Buen Vivir can be understood not as a prescription of measures but instead a reaction and outright critique of the established model of economic subjugation of the global south by wealthy northern Atlantic economies. This subjugation is based on the non-reciprocal extraction of resources from Latin America over hundreds of years to enrich the developed economies of North America and Europe.

The result has been increasing geographic inequalities and transactional relationships whereby environmental damage is inflicted on delicate ecosystems and cultures in Latin America to supply the factories and refineries of the West.

And so, Eduardo Gudynas, a leading scholar on the degrowth movement says that Buen Vivir ensures “people’s quality of life, in a broad sense that goes beyond material wellbeing and the individual, as well as beyond anthropocentrism, to include nature”. A new economic system that tears down the separation between mankind and nature, and values nature as the source of all life, in fact affords  humans a fulfilling, and more important, a sustainable future.

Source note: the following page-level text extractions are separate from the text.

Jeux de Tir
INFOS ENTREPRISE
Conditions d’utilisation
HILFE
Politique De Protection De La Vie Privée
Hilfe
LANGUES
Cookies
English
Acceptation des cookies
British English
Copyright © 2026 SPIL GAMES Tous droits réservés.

It is perfectly adequate to recognise that there is an issue with our current understanding of economic success, but what should be done instead?

We have seen interesting experiments across the world to find alternatives, including with the introduction of the Rights of Nature as a legislative device in Ecuador, but this, so far has been limited. When implementing this legal concept, there has been a large gap between rhetoric and reality. A more radical overhaul is needed, one which does not just recognise the Rights of Nature, but a legal structure that prioritises the health of the planet before anything else.

And afterall economics does matter; a fall in GDP does signify an impact on the lives and therefore wellbeing of individuals…

GDP is not a bad measure – it is an imperfect one. 

Our utilization of GDP is reflective of society’s tendency to prioritise the short term over the long term. Hopefully the Davos Agenda will provide the much needed start for system-change at the global and inter-governmental level.

With the shadow of the effects of climate change looming large, it is increasingly important for us to reconsider our responsibility not only to ourselves, but also our responsibility to our enlarged community.